The President’s budget also would also extend Social Security spousal benefits to all same-sex couples. Previously, if a same-sex couple married in a state that recognized same-sex marriage and moved to a state that did not, the couple would lose their spousal benefits. Under the President’s new proposal, the couple will still have access to their Social Security benefits. AFSCME applauds this policy change so that all married couples have the same spousal benefit protection.
- Federal Employees
The President’s budget proposes to increase federal employees’ salaries by 1.3%, thus helping the federal government "remain competitive in attracting and retaining a high caliber workforce.” Federal employees suffered a three-year pay freeze from 2011-2013. While AFSCME supports the proposed 1.3% raise, AFSCME has endorsed federal legislation for a larger 3.8% salary increase.
Three Futile Senate Votes on Funding the Department of Homeland Security
The House-passed bill (H.R. 240) funding the Department of Homeland Security (DHS) for the remainder of this fiscal year – which contains five poison pill amendments that would reverse President Obama’s executive actions on immigration – went down to defeat not once, not twice, but three times in the Senate this week. All Senate Democrats and Republican Senator Dean Heller (NV) consistently voted against ending debate on the bill, so it failed to garner the necessary 60 votes.
Democratic congressional leadership has declared that it will only support a “clean” DHS funding bill, without amendments.
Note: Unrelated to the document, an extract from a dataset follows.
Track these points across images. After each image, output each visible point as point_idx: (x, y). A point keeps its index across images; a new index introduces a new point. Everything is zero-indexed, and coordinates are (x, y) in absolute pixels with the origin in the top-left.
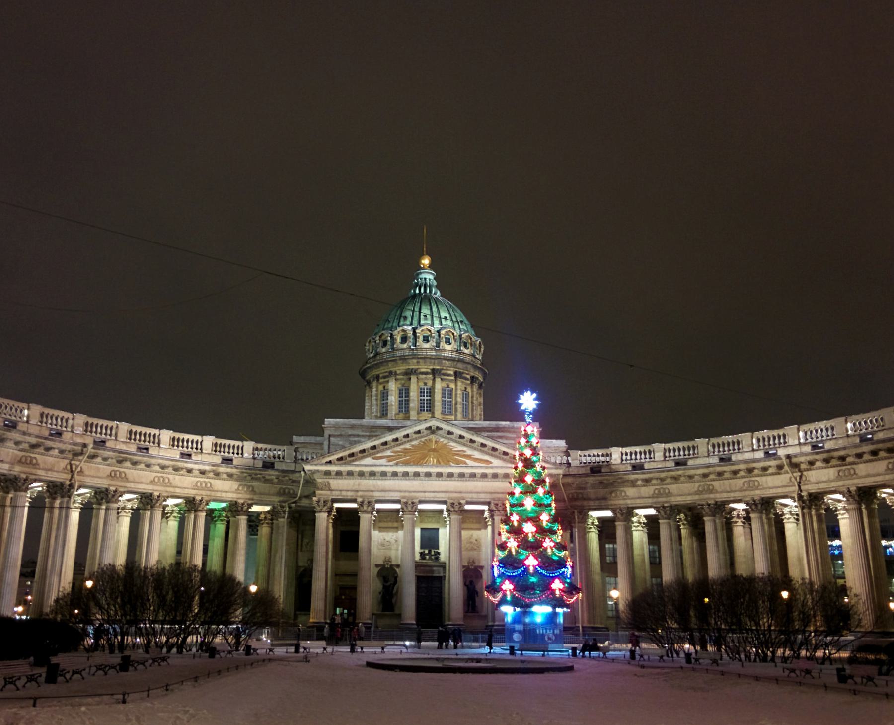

The GOP congressional leadership does not want to be blamed for allowing DHS funding to lapse on February 27, but they also want to placate the tea party wing of their party which successfully pushed for short-term DHS funding last December when all other federal departments were funded through the remainder of this fiscal year. It is not yet clear how this impasse will be resolved.
House Committee Passes $93 Billion in Tax Breaks
The House Ways and Means Committee approved seven bills that each permanently extends different tax breaks. The cumulative lost revenues total $93 billion over 10 years, which will significantly reduce federal funds available for vital services and programs and increase the federal deficit. GOP committee members strongly supported these bills while Democrats voted unanimously in opposition. The most costly bill, the so-called America’s Small Business Tax Relief Act of 2015 (H.R. 636), provides tax breaks to businesses and costs $77 billion. Ranking Democrat Rep. Sander Levin (D-MI), said: "Extending these provisions permanently without paying for their cost would add nearly $100 billion to the deficit. Worse, the helter-skelter approach being taken today only serves to leave behind vital provisions that help hardworking American families, like the expansion of the Earned Income Tax Credit, the Child Tax Credit, and the American Opportunity Tax Credit.”
These seven tax bills along with others, collectively termed “tax extenders,” expired on December 31, 2014. The key fight this year will be the duration of the extensions and whether or not these extenders are paid for. If passed, AFSCME strongly supports a short-term extension and fully offsetting their costs.